Time Period3 Months [change]
DirectionMoves Together 
StrengthInsignificant
Accuracy100.0%
ValuesDaily Returns

General Motors  vs.  Painreform

 Performance 
       Timeline  
General Motors 

Risk-Adjusted Performance

Very Weak

 
Weak
 
Strong
Over the last 90 days General Motors has generated negative risk-adjusted returns adding no value to investors with long positions. In spite of latest weak performance, the Stock's primary indicators remain healthy and the recent disarray on Wall Street may also be a sign of long period gains for the firm investors.
Painreform 

Risk-Adjusted Performance

Very Weak

 
Weak
 
Strong
Over the last 90 days Painreform has generated negative risk-adjusted returns adding no value to investors with long positions. In spite of inconsistent performance in the last few months, the Stock's technical and fundamental indicators remain fairly strong which may send shares a bit higher in April 2025. The current disturbance may also be a sign of long term up-swing for the company investors.

GM and Painreform Volatility Contrast

   Predicted Return Density   
       Returns  

Pair Trading with GM and Painreform

The main advantage of trading using opposite GM and Painreform positions is that it hedges away some unsystematic risk. Because of two separate transactions, even if GM position performs unexpectedly, Painreform can make up some of the losses. Pair trading also minimizes risk from directional movements in the market. For example, if an entire industry or sector drops because of unexpected headlines, the short position in Painreform will offset losses from the drop in Painreform's long position.
The idea behind General Motors and Painreform pairs trading is to make the combined position market-neutral, meaning the overall market's direction will not affect its win or loss (or potential downside or upside).
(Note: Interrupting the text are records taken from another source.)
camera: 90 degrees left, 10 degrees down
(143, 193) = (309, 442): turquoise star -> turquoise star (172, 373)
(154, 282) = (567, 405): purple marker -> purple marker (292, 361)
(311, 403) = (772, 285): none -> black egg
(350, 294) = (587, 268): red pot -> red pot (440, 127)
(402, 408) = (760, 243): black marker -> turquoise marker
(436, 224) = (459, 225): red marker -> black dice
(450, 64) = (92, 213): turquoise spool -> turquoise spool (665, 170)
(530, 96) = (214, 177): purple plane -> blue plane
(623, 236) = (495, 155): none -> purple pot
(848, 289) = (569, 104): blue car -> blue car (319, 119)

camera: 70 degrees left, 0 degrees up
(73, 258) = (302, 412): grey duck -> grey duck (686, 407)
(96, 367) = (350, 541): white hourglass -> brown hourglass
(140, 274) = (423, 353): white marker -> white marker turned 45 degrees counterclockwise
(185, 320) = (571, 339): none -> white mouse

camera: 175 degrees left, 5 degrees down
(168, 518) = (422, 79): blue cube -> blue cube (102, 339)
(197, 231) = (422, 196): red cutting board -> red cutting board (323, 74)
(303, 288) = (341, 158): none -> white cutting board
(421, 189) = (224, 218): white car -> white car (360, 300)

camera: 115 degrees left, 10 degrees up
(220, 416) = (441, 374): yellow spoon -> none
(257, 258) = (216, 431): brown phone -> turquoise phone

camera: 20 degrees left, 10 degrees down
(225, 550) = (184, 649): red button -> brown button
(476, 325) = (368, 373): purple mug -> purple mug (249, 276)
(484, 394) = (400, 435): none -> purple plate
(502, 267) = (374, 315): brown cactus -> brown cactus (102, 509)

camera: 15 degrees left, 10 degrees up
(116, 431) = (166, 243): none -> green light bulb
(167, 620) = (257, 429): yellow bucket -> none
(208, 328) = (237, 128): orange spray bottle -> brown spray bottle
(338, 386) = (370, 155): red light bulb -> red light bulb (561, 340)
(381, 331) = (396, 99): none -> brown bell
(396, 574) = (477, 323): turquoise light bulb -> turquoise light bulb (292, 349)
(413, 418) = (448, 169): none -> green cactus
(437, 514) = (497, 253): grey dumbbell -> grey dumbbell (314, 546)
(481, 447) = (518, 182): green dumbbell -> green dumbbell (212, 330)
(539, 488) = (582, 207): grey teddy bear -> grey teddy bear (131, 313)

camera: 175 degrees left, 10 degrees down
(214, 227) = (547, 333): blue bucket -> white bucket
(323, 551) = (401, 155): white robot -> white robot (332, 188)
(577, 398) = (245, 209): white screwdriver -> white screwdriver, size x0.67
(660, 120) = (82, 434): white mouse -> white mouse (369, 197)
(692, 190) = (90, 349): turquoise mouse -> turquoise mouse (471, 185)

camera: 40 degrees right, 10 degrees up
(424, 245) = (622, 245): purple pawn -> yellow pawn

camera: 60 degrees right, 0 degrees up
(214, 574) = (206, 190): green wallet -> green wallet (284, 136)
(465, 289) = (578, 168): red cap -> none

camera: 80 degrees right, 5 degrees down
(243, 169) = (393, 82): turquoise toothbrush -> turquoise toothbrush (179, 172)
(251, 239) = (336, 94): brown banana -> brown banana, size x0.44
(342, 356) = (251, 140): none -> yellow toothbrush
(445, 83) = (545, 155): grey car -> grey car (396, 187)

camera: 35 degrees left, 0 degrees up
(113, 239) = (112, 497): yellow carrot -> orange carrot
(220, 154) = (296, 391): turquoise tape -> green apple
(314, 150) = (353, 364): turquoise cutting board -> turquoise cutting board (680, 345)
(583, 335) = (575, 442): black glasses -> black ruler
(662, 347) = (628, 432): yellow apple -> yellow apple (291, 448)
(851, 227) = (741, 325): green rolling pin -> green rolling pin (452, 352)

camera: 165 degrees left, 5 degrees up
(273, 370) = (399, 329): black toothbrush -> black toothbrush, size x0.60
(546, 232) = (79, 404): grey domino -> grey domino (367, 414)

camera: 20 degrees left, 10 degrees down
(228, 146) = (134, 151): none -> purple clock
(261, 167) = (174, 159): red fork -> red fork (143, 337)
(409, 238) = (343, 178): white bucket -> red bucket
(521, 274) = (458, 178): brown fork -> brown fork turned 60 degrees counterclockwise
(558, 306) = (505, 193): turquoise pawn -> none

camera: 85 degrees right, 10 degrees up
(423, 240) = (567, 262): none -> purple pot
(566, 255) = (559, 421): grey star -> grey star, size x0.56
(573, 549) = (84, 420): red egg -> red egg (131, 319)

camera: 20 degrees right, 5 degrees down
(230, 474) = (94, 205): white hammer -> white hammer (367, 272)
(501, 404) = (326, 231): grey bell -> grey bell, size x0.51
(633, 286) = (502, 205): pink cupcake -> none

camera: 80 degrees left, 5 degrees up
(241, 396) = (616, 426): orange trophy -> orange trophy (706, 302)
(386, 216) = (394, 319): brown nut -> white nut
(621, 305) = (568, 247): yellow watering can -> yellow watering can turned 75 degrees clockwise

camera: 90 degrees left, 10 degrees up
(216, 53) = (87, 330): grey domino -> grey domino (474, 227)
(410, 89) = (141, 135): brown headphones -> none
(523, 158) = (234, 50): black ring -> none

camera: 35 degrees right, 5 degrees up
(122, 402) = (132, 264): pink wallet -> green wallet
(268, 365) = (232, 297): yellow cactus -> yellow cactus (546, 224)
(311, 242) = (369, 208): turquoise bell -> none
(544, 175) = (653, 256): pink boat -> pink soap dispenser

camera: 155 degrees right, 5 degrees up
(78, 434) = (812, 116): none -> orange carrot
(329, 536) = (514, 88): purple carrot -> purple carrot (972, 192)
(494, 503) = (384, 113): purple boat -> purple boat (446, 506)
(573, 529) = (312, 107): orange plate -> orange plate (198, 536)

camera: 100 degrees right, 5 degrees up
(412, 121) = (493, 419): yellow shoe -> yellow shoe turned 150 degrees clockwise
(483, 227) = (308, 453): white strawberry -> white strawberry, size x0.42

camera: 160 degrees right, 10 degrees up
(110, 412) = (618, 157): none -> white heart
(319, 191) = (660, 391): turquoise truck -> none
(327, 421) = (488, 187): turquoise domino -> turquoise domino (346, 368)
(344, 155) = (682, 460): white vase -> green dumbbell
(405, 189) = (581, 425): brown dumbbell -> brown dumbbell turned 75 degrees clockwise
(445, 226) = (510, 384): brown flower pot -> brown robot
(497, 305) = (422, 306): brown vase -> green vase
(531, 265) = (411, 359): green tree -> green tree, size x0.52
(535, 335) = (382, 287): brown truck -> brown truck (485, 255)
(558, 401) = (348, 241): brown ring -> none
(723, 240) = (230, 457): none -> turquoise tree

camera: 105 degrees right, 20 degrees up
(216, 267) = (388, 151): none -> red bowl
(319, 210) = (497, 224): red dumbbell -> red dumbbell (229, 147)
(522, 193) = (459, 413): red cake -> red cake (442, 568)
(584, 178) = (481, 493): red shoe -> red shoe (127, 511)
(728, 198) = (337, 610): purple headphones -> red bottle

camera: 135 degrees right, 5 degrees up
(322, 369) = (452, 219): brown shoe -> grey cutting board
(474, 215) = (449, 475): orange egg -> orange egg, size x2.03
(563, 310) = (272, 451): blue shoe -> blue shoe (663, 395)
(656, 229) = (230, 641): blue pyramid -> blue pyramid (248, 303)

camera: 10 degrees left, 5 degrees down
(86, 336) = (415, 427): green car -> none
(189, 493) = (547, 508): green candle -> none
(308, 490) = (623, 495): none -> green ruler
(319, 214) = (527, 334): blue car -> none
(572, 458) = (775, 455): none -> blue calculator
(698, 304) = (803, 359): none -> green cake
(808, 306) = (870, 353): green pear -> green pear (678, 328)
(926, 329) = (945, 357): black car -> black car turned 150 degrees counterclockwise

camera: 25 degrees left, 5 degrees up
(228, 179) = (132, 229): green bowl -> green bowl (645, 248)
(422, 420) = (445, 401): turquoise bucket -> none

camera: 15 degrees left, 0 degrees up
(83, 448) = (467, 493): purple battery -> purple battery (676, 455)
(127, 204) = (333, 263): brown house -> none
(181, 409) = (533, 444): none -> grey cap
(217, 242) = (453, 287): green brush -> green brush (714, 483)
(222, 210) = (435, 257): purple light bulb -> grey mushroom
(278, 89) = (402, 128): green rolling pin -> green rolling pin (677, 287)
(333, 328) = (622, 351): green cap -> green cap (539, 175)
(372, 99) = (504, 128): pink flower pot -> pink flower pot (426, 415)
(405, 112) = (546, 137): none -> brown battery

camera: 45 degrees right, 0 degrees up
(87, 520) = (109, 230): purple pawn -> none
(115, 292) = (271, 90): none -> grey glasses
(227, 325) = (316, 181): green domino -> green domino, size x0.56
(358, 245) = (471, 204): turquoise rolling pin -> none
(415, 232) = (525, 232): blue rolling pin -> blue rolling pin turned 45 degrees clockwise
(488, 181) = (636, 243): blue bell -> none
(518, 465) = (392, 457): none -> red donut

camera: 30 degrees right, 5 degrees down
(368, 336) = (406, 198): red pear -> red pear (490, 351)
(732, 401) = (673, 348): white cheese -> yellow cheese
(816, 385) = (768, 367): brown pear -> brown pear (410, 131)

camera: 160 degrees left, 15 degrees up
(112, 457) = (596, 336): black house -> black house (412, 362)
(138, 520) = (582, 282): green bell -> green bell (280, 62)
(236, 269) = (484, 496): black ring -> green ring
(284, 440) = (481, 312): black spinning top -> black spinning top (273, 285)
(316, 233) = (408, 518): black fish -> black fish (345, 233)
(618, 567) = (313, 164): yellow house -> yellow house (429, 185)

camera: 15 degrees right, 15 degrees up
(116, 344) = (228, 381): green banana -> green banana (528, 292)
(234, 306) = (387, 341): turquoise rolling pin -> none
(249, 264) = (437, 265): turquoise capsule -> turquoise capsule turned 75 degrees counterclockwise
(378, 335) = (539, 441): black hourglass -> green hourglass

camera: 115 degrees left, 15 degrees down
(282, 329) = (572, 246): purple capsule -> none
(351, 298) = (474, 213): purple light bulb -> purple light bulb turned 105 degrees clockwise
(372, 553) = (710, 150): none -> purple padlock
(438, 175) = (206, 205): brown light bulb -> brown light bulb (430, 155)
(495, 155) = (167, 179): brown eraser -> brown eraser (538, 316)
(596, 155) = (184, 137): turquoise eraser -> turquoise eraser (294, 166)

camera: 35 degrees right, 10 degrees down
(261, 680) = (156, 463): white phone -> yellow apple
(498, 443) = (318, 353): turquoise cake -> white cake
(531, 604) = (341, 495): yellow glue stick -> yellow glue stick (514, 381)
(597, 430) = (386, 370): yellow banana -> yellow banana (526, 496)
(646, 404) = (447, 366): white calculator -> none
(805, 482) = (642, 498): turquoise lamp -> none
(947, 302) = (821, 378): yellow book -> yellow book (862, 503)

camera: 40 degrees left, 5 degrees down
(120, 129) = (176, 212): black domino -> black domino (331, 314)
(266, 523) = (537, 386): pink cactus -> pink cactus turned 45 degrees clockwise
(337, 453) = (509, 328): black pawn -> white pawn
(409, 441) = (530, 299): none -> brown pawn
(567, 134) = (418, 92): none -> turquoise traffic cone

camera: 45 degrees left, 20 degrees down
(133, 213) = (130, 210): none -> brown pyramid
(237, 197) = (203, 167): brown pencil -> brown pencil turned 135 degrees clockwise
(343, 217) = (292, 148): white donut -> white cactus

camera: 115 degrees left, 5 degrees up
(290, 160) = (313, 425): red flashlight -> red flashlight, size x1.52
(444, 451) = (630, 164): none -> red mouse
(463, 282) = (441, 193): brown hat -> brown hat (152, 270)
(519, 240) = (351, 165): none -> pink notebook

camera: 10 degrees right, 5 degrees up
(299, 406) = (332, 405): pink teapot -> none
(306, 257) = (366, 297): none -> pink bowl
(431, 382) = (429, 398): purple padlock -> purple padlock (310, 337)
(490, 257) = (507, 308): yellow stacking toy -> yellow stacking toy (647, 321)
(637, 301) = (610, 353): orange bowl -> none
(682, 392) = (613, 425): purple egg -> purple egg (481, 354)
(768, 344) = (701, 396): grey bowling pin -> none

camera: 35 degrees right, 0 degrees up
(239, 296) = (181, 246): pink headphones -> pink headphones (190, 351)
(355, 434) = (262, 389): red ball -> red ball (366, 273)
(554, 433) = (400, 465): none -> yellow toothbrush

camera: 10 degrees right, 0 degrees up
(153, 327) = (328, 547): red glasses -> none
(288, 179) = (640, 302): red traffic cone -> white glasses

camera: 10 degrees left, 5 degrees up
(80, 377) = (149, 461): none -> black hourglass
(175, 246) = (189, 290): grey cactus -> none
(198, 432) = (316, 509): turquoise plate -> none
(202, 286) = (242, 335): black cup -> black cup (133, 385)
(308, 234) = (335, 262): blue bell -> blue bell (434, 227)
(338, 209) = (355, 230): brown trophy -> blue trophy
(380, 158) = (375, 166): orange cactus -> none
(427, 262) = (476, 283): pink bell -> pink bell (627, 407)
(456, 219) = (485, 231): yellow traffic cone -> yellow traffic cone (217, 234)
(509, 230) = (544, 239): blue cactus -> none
This can be achieved by designing a pairs trade with two highly correlated stocks or equities that operate in a similar space or sector, making it possible to obtain profits through simple and relatively low-risk investment.
Check out your portfolio center.
Note that this page's information should be used as a complementary analysis to find the right mix of equity instruments to add to your existing portfolios or create a brand new portfolio. You can also try the Positions Ratings module to determine portfolio positions ratings based on digital equity recommendations. Macroaxis instant position ratings are based on combination of fundamental analysis and risk-adjusted market performance.